● RECORDED DATA:
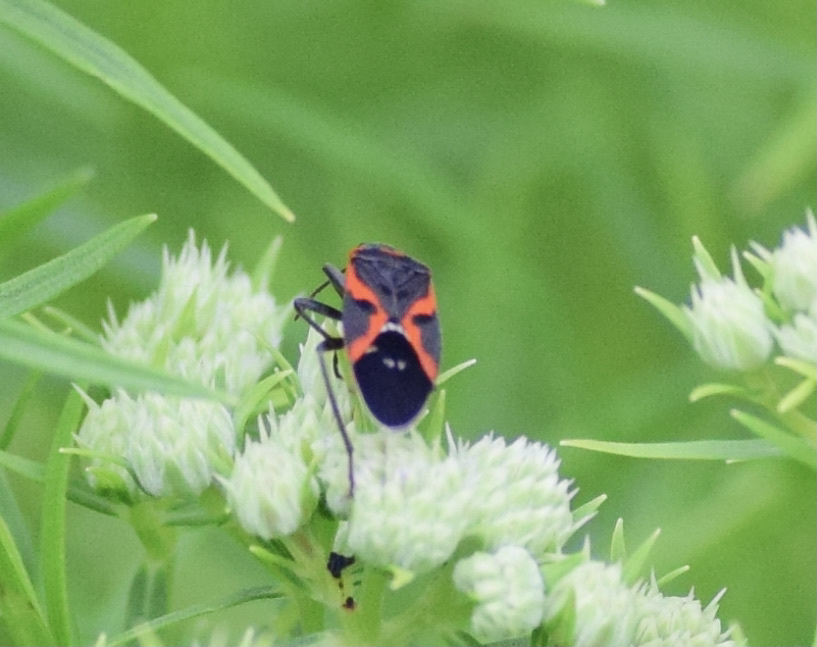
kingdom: Animalia
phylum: Arthropoda
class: Insecta
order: Hemiptera
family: Lygaeidae
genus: Lygaeus
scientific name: Lygaeus kalmii
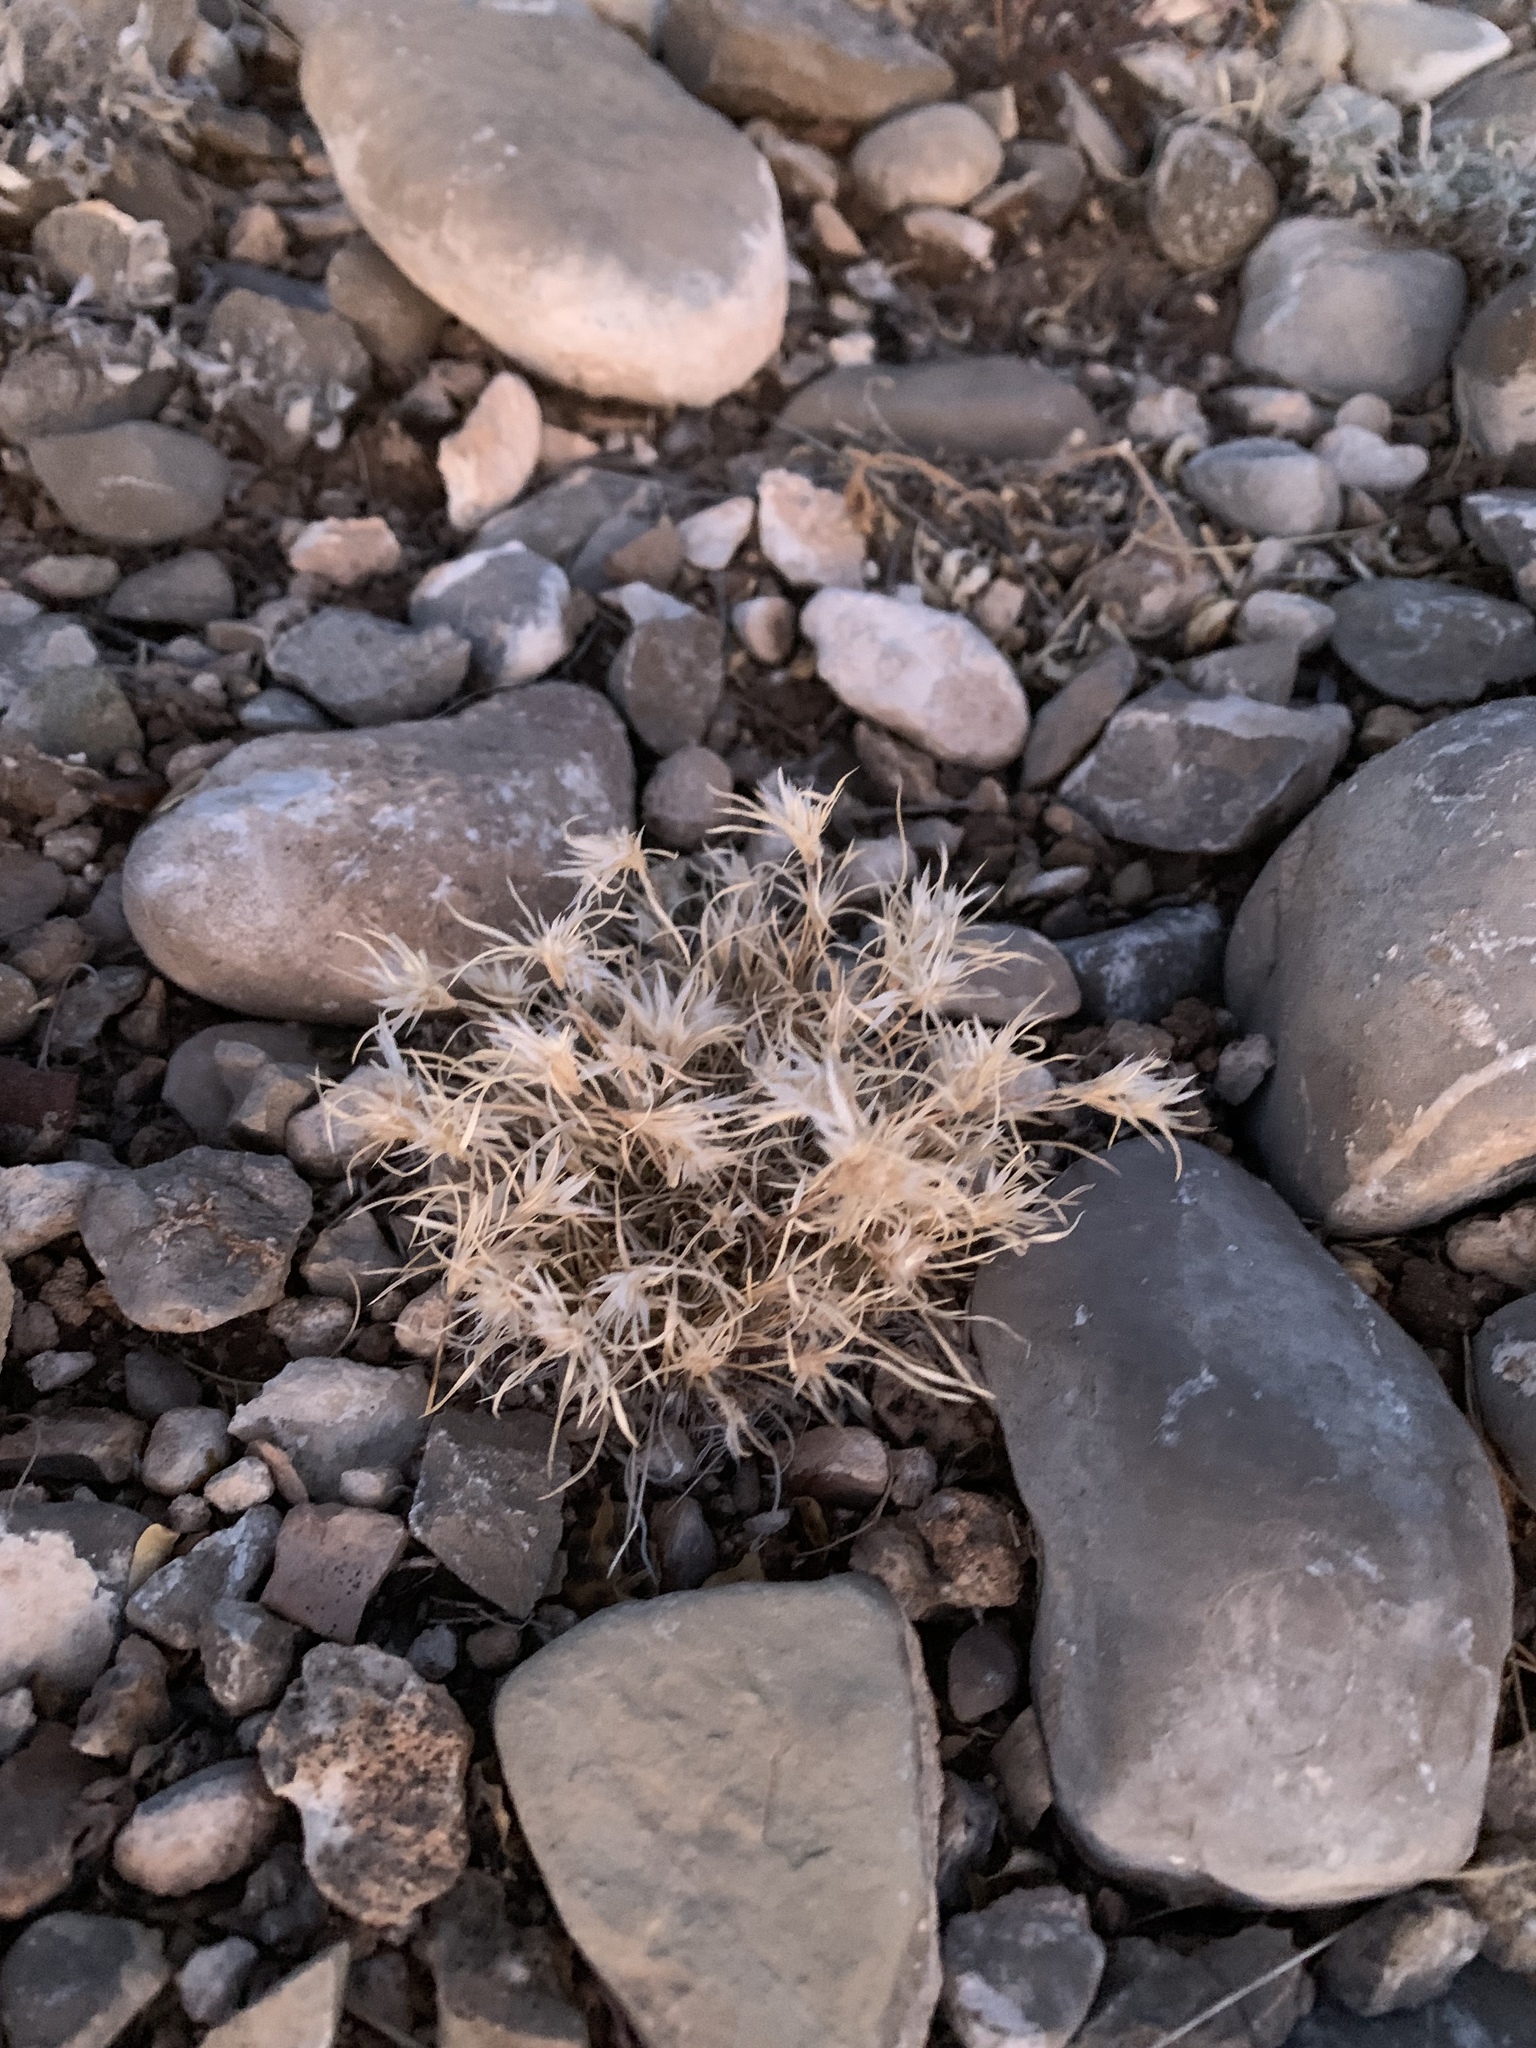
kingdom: Plantae
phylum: Tracheophyta
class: Liliopsida
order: Poales
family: Poaceae
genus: Dasyochloa
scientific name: Dasyochloa pulchella
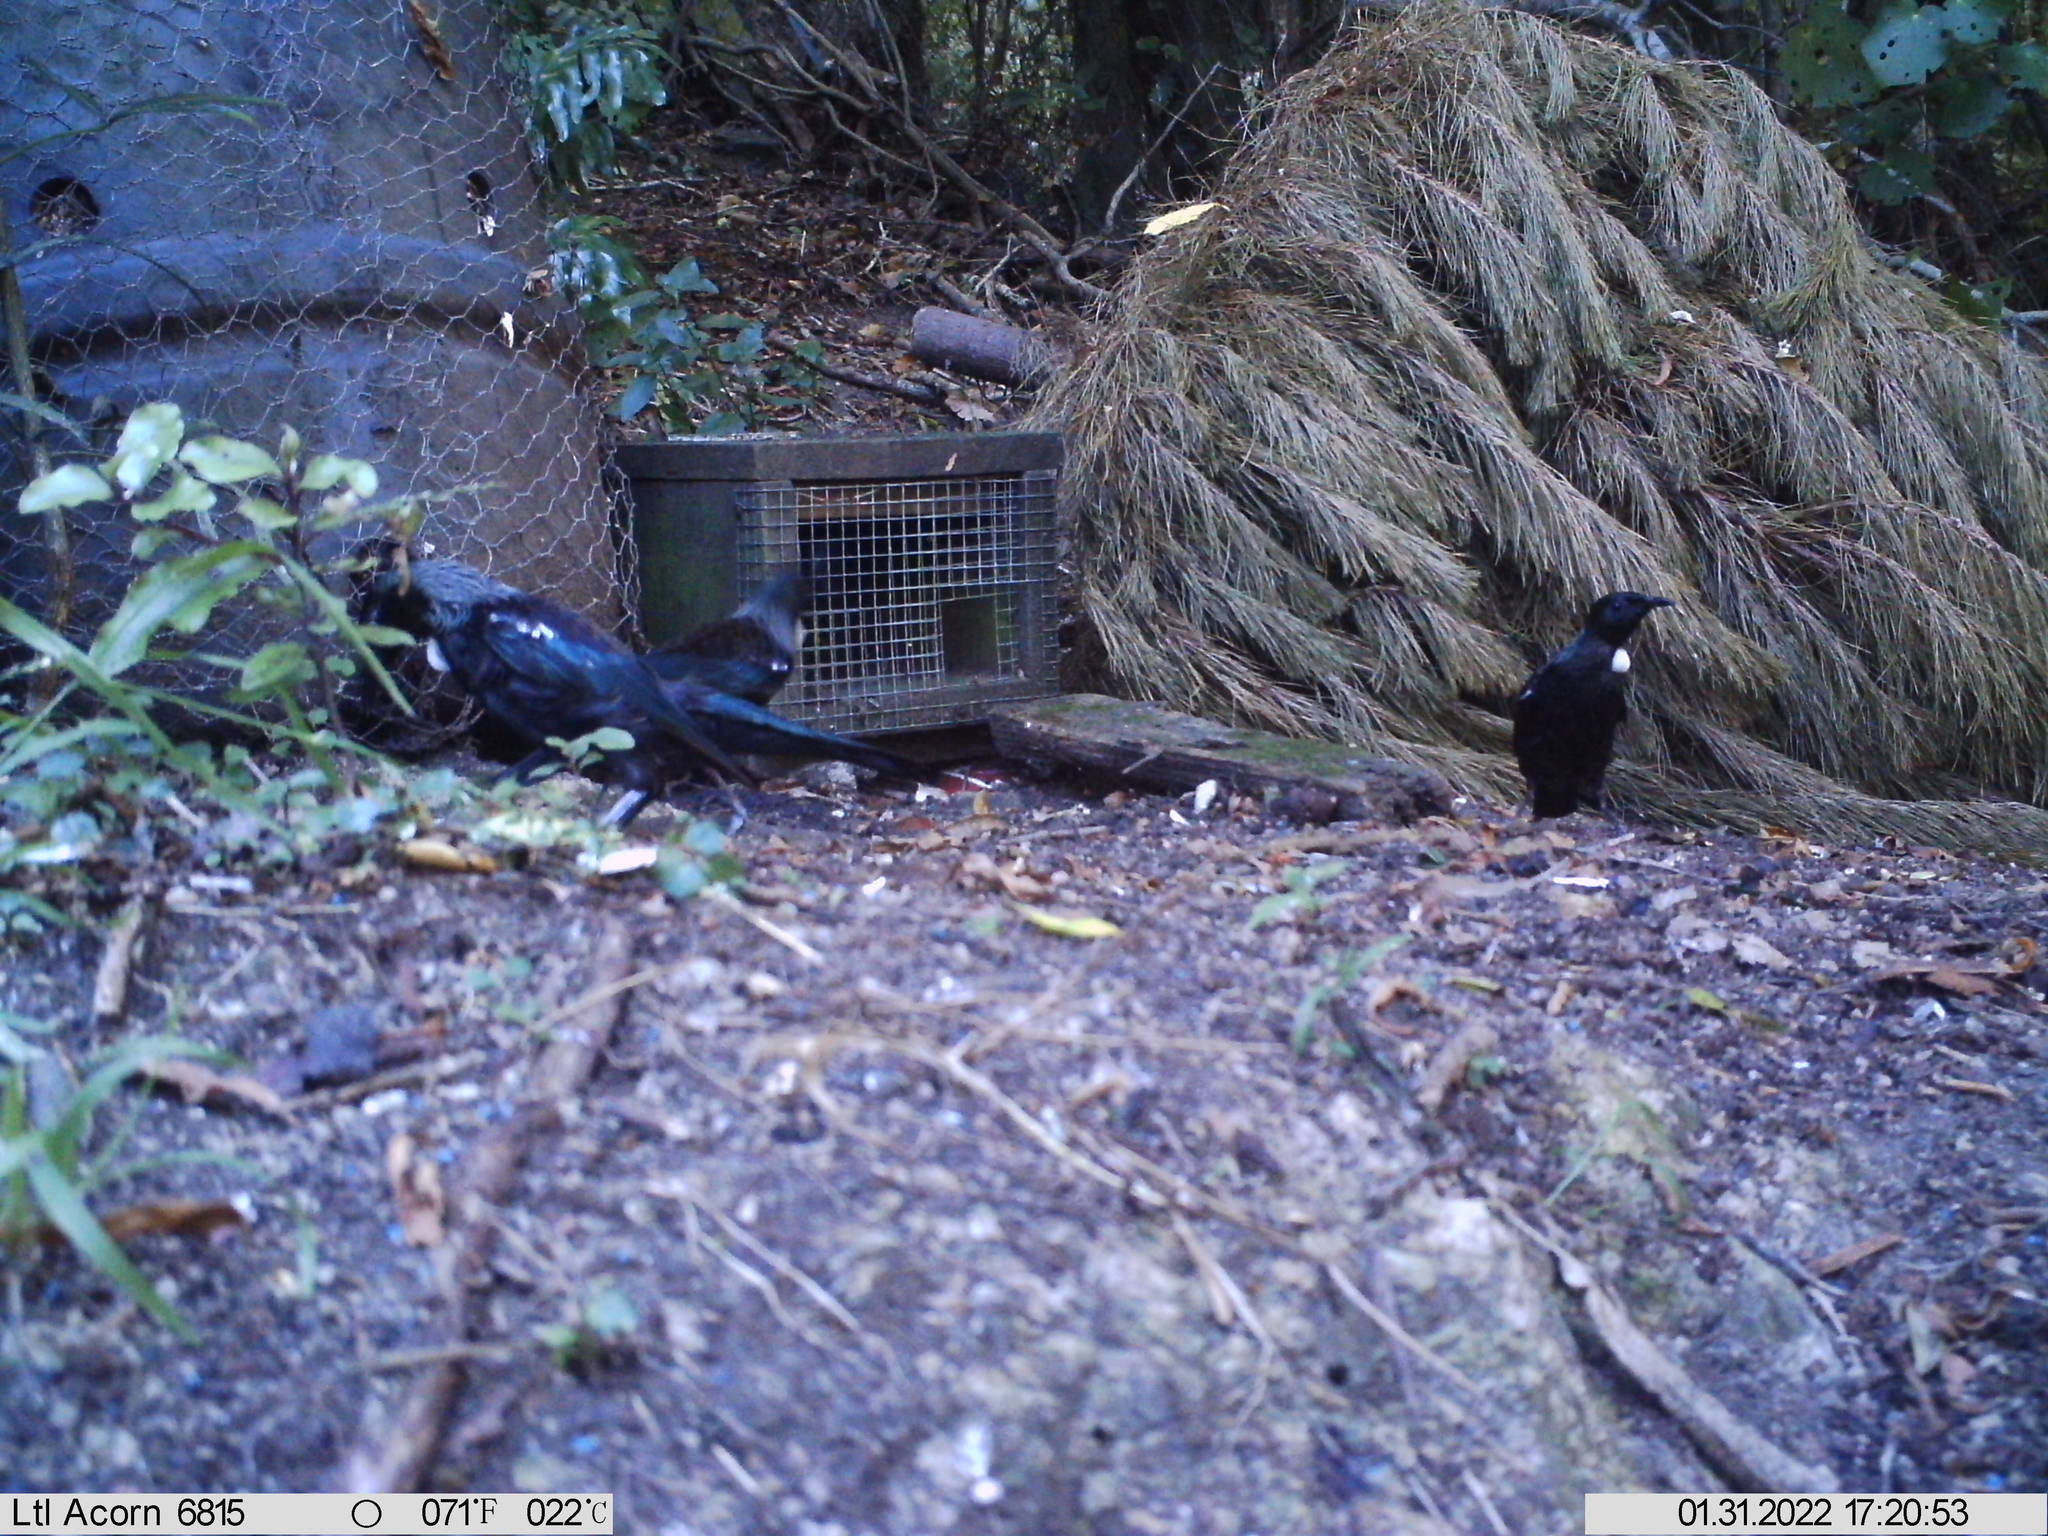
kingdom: Animalia
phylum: Chordata
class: Aves
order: Passeriformes
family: Meliphagidae
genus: Prosthemadera
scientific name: Prosthemadera novaeseelandiae
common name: Tui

● WORK INSTRUCTIONS: Copy out every one of the lines above exactly as they appear, leaving the pictures out of your answer.

● RESPONSE FOR THIS EXERCISE:
kingdom: Animalia
phylum: Arthropoda
class: Insecta
order: Hemiptera
family: Lygaeidae
genus: Lygaeus
scientific name: Lygaeus kalmii
kingdom: Plantae
phylum: Tracheophyta
class: Liliopsida
order: Poales
family: Poaceae
genus: Dasyochloa
scientific name: Dasyochloa pulchella
kingdom: Animalia
phylum: Chordata
class: Aves
order: Passeriformes
family: Meliphagidae
genus: Prosthemadera
scientific name: Prosthemadera novaeseelandiae
common name: Tui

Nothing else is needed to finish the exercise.